Он тоже подбежал, в восторге от сцены, разыгравшейся на глазах у Эльфгифу.

— Лучшего и быть не может, — радовался он. — Никакой сапсан не способен на такое. Только кречет станет преследовать и преследовать свою добычу и никогда не остановится. — А потом не удержался и добавил: — Совсем как его хозяин.

Но охота была не главной причиной, почему я запомнил эти прекрасные вечера. Охота уводила нас далеко по болотистым пустошам, и через час-другой, когда мы оказывались на безопасном расстоянии от служанки, стерегущей лошадей, Эдгар отставал или направлялся по другой тропе, предусмотрительно оставляя нас с Эльфгифу наедине. Тогда мы находили спокойное место, укрытое высокими болотными растениями и травами, я усаживал Хаброк на временный насест — гнутую ветку, которая, будучи притянута к земле, образовывала дугу. И здесь, пока сокол спокойно сидел под своим колпачком, мы с Эльфгифу любились. Под сводом английского летнего неба мы пребывали в своем собственном блаженном мире. А когда Эдгар решал, что пора возвращаться в бург, он шел обратно, и мы слышали издали, как он приближается, тихо позвякивая соколиным колокольчиком, предупреждая нас, чтобы мы оделись и были готовы к его появлению.

Во время одной из таких соколиных охот — это была, наверное, третья или четвертая наша с Эльфгифу совместная прогулка по пустоши — мы наткнулись на брошенный шалаш, стоявший на сухой косе, выдававшейся в топь. Кто соорудил это укромное жилище из переплетенных трав и вереска, совершенно неизвестно, вероятно, какой-нибудь дикий птицелов, ходивший тайком ловить птиц в топи. Во всяком случае, мы с Эльфгифу захватили его, сделав приютом нашей любви, и у нас вошло в привычку направлять стопы наши к нему и проводить вторую половину дня, угнездившись в объятиях друг друга, а Эдгар тем временем стоял на страже.

То было время чудесных наслаждений и близости, и наконец, у меня появилась возможность сказать Эльфгифу о том, как сильно я тосковал по ней и переживал свою несостоятельность, ибо она была гораздо опытнее и высокороднее.

— Нет нужды учиться любви, — ответила она мягко и уже привычным жестом очертила кончиком пальца мой лоб, нос, подбородок. Мы лежали обнаженные, бок о бок, так что ее палец двинулся дальше, по моей груди, животу. — И разве ты никогда не слышал пословицу, что в любви все равны? А значит, и женщина тоже.

Я склонил голову, чтобы коснуться губами ее щеки, и она улыбнулась, довольная.

— А кстати об учении. Эдгар говорит, что ты обучил Хаброк менее чем за пять недель. Что, у тебя природный дар обращаться с ловчими птицами. Как ты думаешь, откуда у тебя это?
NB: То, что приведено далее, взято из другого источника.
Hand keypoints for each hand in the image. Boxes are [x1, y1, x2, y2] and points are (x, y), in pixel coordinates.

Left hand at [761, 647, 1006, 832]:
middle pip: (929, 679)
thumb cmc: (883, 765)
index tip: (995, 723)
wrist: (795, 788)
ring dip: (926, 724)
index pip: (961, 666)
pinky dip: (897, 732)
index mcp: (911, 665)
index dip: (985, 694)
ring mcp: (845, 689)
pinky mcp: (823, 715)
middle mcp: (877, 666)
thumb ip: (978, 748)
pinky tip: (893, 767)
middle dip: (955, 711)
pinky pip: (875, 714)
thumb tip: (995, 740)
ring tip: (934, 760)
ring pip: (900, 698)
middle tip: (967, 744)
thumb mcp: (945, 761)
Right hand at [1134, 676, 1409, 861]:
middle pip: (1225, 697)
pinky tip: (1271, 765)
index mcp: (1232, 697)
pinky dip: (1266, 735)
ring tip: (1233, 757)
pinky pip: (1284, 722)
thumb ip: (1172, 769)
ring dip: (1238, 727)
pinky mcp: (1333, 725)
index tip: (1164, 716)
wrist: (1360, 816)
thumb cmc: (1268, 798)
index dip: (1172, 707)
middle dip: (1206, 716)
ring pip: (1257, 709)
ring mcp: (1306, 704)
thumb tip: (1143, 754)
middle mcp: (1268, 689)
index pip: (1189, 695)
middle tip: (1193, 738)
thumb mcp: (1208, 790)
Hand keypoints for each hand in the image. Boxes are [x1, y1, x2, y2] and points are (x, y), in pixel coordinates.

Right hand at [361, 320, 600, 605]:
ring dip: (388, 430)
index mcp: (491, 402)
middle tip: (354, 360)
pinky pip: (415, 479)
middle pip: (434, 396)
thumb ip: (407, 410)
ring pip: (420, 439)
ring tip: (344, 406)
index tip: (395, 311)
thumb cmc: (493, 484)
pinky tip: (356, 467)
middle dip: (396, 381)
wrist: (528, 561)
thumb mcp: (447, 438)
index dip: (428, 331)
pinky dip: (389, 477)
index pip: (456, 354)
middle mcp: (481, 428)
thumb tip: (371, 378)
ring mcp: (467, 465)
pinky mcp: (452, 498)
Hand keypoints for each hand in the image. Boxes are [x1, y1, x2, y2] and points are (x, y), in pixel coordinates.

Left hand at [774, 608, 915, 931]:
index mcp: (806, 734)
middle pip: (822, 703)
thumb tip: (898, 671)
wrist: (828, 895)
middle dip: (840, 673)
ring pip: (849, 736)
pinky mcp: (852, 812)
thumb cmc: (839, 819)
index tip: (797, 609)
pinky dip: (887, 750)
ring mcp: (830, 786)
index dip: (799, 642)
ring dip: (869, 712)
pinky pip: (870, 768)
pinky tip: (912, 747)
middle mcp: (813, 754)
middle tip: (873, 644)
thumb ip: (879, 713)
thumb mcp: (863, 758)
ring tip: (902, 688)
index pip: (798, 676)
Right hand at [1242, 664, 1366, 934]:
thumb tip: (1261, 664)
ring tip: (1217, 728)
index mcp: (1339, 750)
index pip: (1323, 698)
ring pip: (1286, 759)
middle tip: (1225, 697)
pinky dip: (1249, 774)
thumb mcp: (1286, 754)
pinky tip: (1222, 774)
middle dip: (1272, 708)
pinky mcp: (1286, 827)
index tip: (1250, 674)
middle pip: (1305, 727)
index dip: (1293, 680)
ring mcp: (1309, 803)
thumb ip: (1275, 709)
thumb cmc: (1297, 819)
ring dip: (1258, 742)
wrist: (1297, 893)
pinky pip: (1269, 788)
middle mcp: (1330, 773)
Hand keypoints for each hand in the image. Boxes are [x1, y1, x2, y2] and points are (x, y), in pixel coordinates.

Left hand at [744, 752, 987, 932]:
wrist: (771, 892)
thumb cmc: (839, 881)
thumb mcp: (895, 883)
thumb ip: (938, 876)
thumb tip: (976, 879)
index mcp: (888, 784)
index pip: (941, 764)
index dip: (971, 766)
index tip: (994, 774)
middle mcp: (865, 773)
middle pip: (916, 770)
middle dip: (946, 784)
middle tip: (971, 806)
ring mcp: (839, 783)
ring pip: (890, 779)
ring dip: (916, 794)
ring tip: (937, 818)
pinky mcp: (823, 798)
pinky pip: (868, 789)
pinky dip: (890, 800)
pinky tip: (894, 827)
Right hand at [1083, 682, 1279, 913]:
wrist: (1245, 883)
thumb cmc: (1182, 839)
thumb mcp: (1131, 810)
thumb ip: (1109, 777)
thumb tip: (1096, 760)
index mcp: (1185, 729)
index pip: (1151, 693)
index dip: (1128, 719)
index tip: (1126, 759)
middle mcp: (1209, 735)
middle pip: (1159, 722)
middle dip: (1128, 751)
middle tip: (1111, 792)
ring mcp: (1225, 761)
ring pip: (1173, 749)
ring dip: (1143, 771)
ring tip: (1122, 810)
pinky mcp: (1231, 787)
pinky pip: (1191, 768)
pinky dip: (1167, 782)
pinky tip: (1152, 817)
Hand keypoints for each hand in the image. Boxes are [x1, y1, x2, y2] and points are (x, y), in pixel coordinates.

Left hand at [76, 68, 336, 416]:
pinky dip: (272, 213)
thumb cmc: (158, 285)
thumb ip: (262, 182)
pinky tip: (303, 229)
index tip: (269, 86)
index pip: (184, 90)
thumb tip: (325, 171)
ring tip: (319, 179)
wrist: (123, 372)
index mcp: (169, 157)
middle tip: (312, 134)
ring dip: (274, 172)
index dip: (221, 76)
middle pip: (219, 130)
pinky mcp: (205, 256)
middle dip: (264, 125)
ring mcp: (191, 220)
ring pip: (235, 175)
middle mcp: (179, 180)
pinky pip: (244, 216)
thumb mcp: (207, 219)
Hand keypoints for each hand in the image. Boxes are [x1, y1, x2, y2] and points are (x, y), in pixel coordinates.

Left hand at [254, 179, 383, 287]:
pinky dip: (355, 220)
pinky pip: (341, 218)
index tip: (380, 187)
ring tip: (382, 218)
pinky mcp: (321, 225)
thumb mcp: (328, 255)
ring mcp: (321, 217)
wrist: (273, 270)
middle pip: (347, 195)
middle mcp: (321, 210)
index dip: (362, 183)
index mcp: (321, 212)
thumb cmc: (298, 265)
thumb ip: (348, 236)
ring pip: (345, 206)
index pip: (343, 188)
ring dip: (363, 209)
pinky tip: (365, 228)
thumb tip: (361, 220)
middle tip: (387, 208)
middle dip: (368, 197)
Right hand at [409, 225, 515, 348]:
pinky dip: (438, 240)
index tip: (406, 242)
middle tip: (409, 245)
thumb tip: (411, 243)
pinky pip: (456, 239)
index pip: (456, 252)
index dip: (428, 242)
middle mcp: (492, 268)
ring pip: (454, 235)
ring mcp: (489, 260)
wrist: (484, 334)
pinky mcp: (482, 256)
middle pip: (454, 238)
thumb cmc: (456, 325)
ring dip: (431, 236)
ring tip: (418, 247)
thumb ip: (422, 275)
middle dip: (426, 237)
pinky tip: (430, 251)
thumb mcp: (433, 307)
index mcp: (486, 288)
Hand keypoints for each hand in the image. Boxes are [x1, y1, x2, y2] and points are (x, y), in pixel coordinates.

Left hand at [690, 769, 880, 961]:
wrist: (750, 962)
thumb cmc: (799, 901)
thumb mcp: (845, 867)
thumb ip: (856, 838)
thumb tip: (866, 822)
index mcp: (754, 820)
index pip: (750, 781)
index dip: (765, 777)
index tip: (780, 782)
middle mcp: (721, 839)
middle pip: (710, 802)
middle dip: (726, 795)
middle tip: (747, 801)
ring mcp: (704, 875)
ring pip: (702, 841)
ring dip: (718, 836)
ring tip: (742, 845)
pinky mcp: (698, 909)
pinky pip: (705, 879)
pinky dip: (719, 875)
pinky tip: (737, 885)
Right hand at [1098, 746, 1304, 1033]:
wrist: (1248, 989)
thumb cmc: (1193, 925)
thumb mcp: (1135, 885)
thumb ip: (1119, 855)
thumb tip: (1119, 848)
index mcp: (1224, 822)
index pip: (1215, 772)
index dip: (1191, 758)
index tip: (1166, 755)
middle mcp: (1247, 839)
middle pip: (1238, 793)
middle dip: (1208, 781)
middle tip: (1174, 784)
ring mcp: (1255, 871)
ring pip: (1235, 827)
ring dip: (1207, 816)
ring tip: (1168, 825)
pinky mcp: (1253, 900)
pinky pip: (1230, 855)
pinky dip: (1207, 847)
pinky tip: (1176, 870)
— Не знаю, — ответил я, — но может быть, это как-то связано с моим почитанием Одина. Еще когда я был ребенком в Гренландии, меня привлекли пути Одина. Деяния этого бога вызывает у меня величайшее восхищение. Слишком многое, чем обладают люди, получено от него — будь то поэзия или самопознание, либо искусное колдовство, — и сам он всегда стремился познать еще больше. Ради обретения сверхмудрости он пожертвовал глазом. Он является во многих обличьях, и для любого человека, забредшего в такую даль от дома, в какую забрел я, Один может быть вдохновителем. Ведь он и сам странник, искатель истины. Вот почему я поклоняюсь ему как Одину-страннику, помощнику в путешествиях.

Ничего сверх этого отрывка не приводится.